New York’s great fire of September 21, 1776, as imagined by a Parisian artist. Redcoats bayonet and beat suspected American arsonists. Engraving published by Chez Basset,
Representation du feu terrible a Nouvelle Yorck,
ca. 1778. LIBRARY OF CONGRESS.
Howe’s control of Manhattan now sealed the fate of the nearly three thousand soldiers the American commander had unwisely left at Fort Washington, overlooking the Hudson near the island’s northern tip. On November 16, English, Scottish, and German regiments scaled the ridges (today’s Washington Heights) on which the fort perched and, after a prolonged musket and artillery barrage, secured its surrender; 2,800 hungry men and boys, many clad in rags, marched out into captivity. This time, although many of the prisoners were beaten and looted, there were no bayonetings.
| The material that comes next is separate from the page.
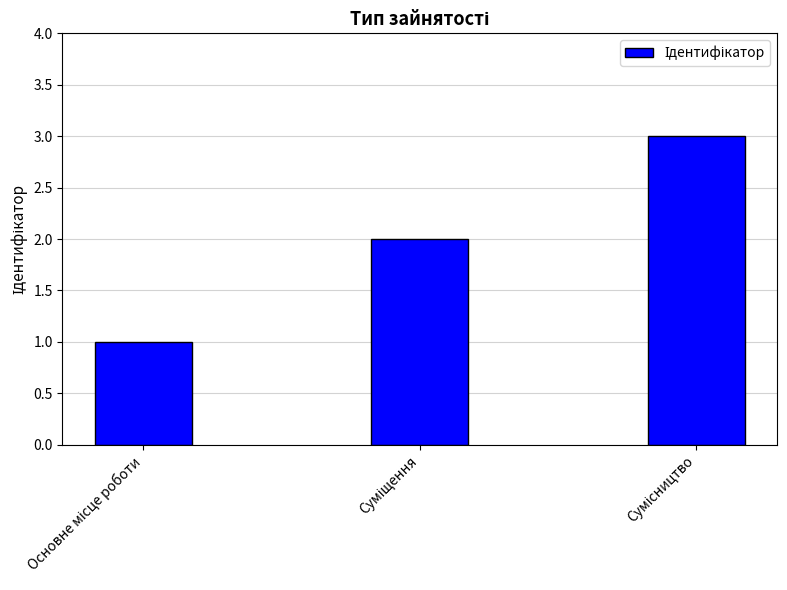

What is the sum of all values?

6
The Hessians instead found themselves laughing in disbelief at the forlorn appearance of their prisoners. “A great many of them were lads under fifteen and old men,” reported an English officer, “and few had the appearance of soldiers.” Four days earlier, Washington had led his Westchester survivors across the Hudson. Soon they were heading toward the Delaware River, at a healthy distance from Howe’s victorious main army, but with a confident Cornwallis hard on their heels.